La cucina regionale non esiste. O almeno non nelle forme in cui la promuoviamo.
Dopo Eric J. Hobsbawm, è arrivato anche Alberto Grandi a certificare quanto da otto anni sostengo da queste colonne.
Sul finire degli anni Sessanta, la crescita economica degli anni del “boom” iniziò a rallentare e nell’Italia, ormai non più contadina, i nuovi cittadini si sperticarono a costruire un senso di appartenenza altisonante, ammantando di ascendenze aristocratiche la vergogna gastronomica del passato, che aveva previsto, per la maggior parte degli antenati, frugalità, miseria, fame e una dieta a base di brodi, pane nero, polenta, cipolle, patate e avanzi di formaggio.
Prima del 1950 il riso in Sicilia non era quasi commercializzato e i mitici arancini non potevano essere così diffusi.
La carbonara è un’invenzione dei soldati americani che misero in pentola le uova liofilizzate e il bacon delle loro razioni militari.

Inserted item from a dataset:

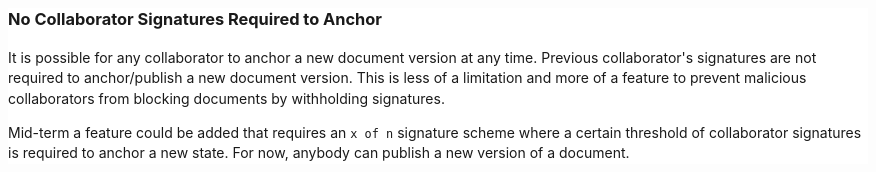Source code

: ### No Collaborator Signatures Required to Anchor

It is possible for any collaborator to anchor a new document version at any time. Previous collaborator's signatures are not required to anchor/publish a new document version. This is less of a limitation and more of a feature to prevent malicious collaborators from blocking documents by withholding signatures.

Mid-term a feature could be added that requires an `x of n` signature scheme where a certain threshold of collaborator signatures is required to anchor a new state. For now, anybody can publish a new version of a document.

Non poteva essere contadino e langarolo il vitello tonnato, inventato dall’Artusi, che, di un prezioso vitello, utilizza due minuscoli pezzi di muscolo insieme a tonno e capperi.
La consuetudine prevedeva in realtà che le verdure fossero diffuse in campagna ma preziose in città, dove era difficile approvvigionarle, e che dentro le mura si consumasse molta carne bovina, assente nelle campagne.
Oggi i ricchi cittadini scelgono menu con vegetali prodotti nel rispetto della terra e del sapore; abbiamo quindi l’occasione di ripescare la vera tradizione italiana, senza più zuffe tra comuni a suon di basilico o di cipolla.